Input records.
────────────────────

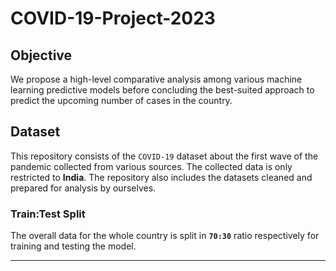 # COVID-19-Project-2023

## Objective  

We propose a high-level comparative analysis among various machine learning predictive models before concluding the best-suited approach to predict the upcoming number of cases in the country.  

## Dataset  

This repository consists of the `COVID-19` dataset about the first wave of the pandemic collected from various sources. The collected data is only restricted to **India**. The repository also includes the datasets cleaned and prepared for analysis by ourselves.  

### Train:Test Split  

The overall data for the whole country is split in **`70:30`** ratio respectively for training and testing the model.  

---  
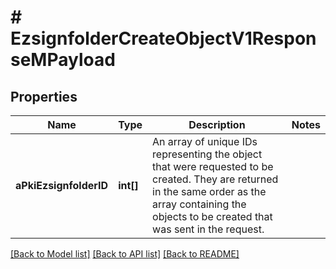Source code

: # # EzsignfolderCreateObjectV1ResponseMPayload

## Properties

Name | Type | Description | Notes
------------ | ------------- | ------------- | -------------
**aPkiEzsignfolderID** | **int[]** | An array of unique IDs representing the object that were requested to be created.  They are returned in the same order as the array containing the objects to be created that was sent in the request. |

[[Back to Model list]](../../README.md#models) [[Back to API list]](../../README.md#endpoints) [[Back to README]](../../README.md)
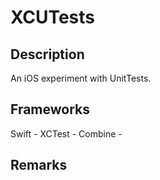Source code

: # XCUTests

## Description
An iOS experiment with UnitTests.

## Frameworks
Swift - XCTest - Combine - 

## Remarks
 
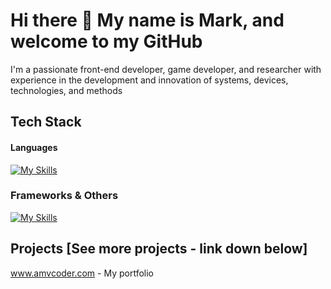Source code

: # Hi there 👋 My name is Mark, and welcome to my GitHub

I'm a passionate front-end developer, game developer, and researcher with experience in the development and innovation of systems, devices, technologies, and methods

## Tech Stack

#### Languages
[![My Skills](https://skillicons.dev/icons?i=python,js,react,threejs,dart,expressjs,typescript,c#,c++)](https://skillicons.dev)

### Frameworks & Others
[![My Skills](https://skillicons.dev/icons?i=html,css,postgresql,mongodb,django,unity,blender)](https://skillicons.dev)


## Projects [See more projects - link down below]

www.amvcoder.com - My portfolio
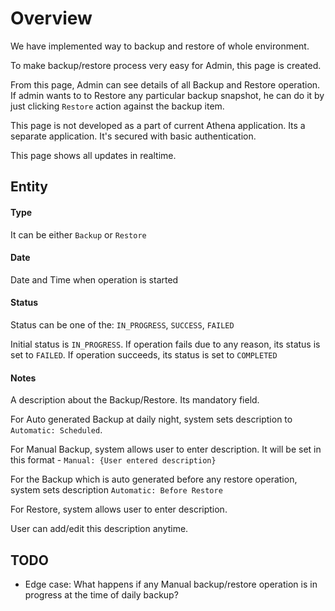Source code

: # Overview

We have implemented way to backup and restore of whole environment.

To make backup/restore process very easy for Admin, this page is created.

From this page, Admin can see details of all Backup and Restore operation. If admin wants to to Restore any particular backup snapshot, he can do it by just clicking `Restore` action against the backup item.

This page is not developed as a part of current Athena application. Its a separate application. It's secured with basic authentication. 

This page shows all updates in realtime.

## Entity

#### Type

It can be either `Backup` or `Restore`

#### Date

Date and Time when operation is started

#### Status

Status can be one of the: `IN_PROGRESS`, `SUCCESS`, `FAILED`

Initial status is `IN_PROGRESS`. If operation fails due to any reason, its status is set to `FAILED`. If operation succeeds, its status is set to `COMPLETED`

#### Notes

A description about the Backup/Restore. Its mandatory field.

For Auto generated Backup at daily night, system sets description to `Automatic: Scheduled`. 

For Manual Backup, system allows user to enter description. It will be set in this format - `Manual: {User entered description}`

For the Backup which is auto generated before any restore operation, system sets description `Automatic: Before Restore`

For Restore, system allows user to enter description.

User can add/edit this description anytime.



## TODO

- Edge case: What happens if any Manual backup/restore operation is in progress at the time of daily backup?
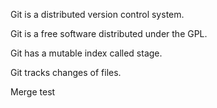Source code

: Git is a distributed version control system.

Git is a free software distributed under the GPL.

Git has a mutable index called stage.

Git tracks changes of files.

Merge test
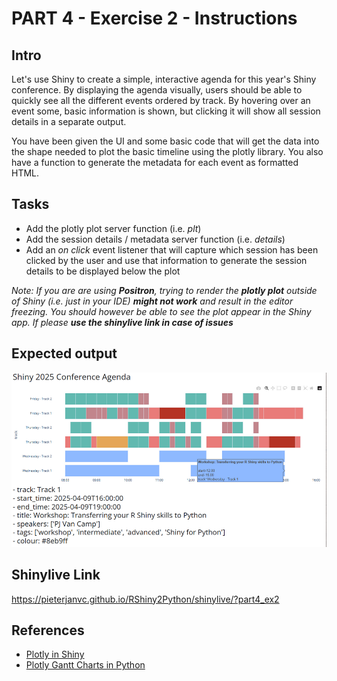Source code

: # PART 4 - Exercise 2 - Instructions

## Intro

Let's use Shiny to create a simple, interactive agenda for this year's Shiny
conference. By displaying the agenda visually, users should be able to quickly
see all the different events ordered by track. By hovering over an event some,
basic information is shown, but clicking it will show all session details in a
separate output.

You have been given the UI and some basic code that will get the data into the
shape needed to plot the basic timeline using the plotly library. You also have
a function to generate the metadata for each event as formatted HTML.

## Tasks

- Add the plotly plot server function (i.e. _plt_)
- Add the session details / metadata server function (i.e. _details_)
- Add an _on click_ event listener that will capture which session has been
  clicked by the user and use that information to generate the session details
  to be displayed below the plot

_Note: If you are are using **Positron**, trying to render the **plotly plot**
outside of Shiny (i.e. just in your IDE) **might not work** and result in the
editor freezing. You should however be able to see the plot appear in the Shiny
app. If please **use the shinylive link in case of issues**_

## Expected output

![screenshot](exercise2_screenshot.png)

## Shinylive Link

https://pieterjanvc.github.io/RShiny2Python/shinylive/?part4_ex2

## References

- [Plotly in Shiny](https://shiny.posit.co/py/components/outputs/plot-plotly/)
- [Plotly Gantt Charts in Python](https://plotly.com/python/gantt/)
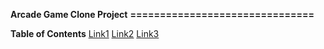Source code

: **Arcade Game Clone Project**
**===============================**

**Table of Contents**
[Link1](#)
[Link2](#)
[Link3](#)
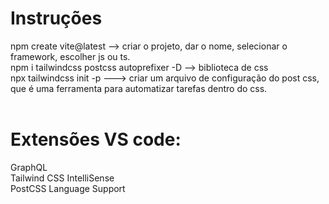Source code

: # Instruções  <br />
npm create vite@latest      --> criar o projeto, dar o nome, selecionar o framework, escolher js ou ts. <br />
npm i tailwindcss postcss autoprefixer -D   --> biblioteca de css  <br />
npx tailwindcss init -p  ---> criar um arquivo de configuração do post css, que é uma ferramenta para automatizar tarefas dentro do css. <br />
<br /> 
# Extensões VS code:  <br />
GraphQL  <br />
Tailwind CSS IntelliSense  <br />
PostCSS Language Support  <br />

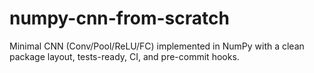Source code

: # numpy-cnn-from-scratch
Minimal CNN (Conv/Pool/ReLU/FC) implemented in NumPy with a clean package layout, tests-ready, CI, and pre-commit hooks.
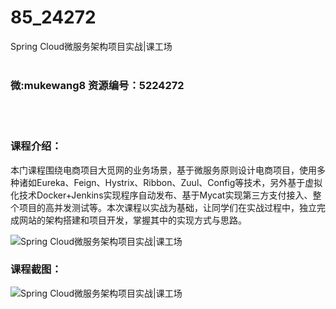 # 85_24272
Spring Cloud微服务架构项目实战|课工场
<br/></br>
<h3>微:mukewang8 资源编号：5224272</h3>
<br/></br>
<h3>课程介绍：</h3>
<p>本门课程围绕电商项目大觅网的业务场景，基于微服务原则设计电商项目，使用多种诸如Eureka、Feign、Hystrix、Ribbon、Zuul、Config等技术，另外基于虚拟化技术Docker+Jenkins实现程序自动发布、基于Mycat实现第三方支付接入、整个项目的高并发测试等。本次课程以实战为基础，让同学们在实战过程中，独立完成网站的架构搭建和项目开发，掌握其中的实现方式与思路。</p>
<p><img src="https://www.ko996.com/wp-content/uploads/img/2022/05/1-75-300x245.png" alt="Spring Cloud微服务架构项目实战|课工场"></p>
<div class="info-desc">
<h3>课程截图：</h3>
<p><img src="https://www.ko996.com/wp-content/uploads/img/2022/05/2-67.png" alt="Spring Cloud微服务架构项目实战|课工场"></p>


			
</div>

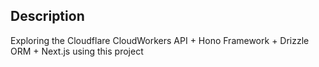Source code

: ## Description

Exploring the Cloudflare CloudWorkers API + Hono Framework + Drizzle ORM + Next.js using this project
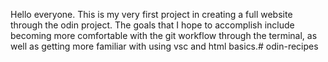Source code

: Hello everyone.  This is my very first project in creating a full website through the odin project.  The goals that I hope to accomplish include becoming more comfortable with the git workflow through the terminal, as well as getting more familiar with using vsc and html basics.# odin-recipes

────────────────────

What you should do.
Set down, without any change, the stretch of the items from the line containing "version control system." through the line containing "to be displayed below the plot", including both of those lines. Leave the pictures out of your answer.

Problem solution.
: Git is a distributed version control system.

Git is a free software distributed under the GPL.

Git has a mutable index called stage.

Git tracks changes of files.

Merge test
Source code

: # PART 4 - Exercise 2 - Instructions

## Intro

Let's use Shiny to create a simple, interactive agenda for this year's Shiny
conference. By displaying the agenda visually, users should be able to quickly
see all the different events ordered by track. By hovering over an event some,
basic information is shown, but clicking it will show all session details in a
separate output.

You have been given the UI and some basic code that will get the data into the
shape needed to plot the basic timeline using the plotly library. You also have
a function to generate the metadata for each event as formatted HTML.

## Tasks

- Add the plotly plot server function (i.e. _plt_)
- Add the session details / metadata server function (i.e. _details_)
- Add an _on click_ event listener that will capture which session has been
  clicked by the user and use that information to generate the session details
  to be displayed below the plot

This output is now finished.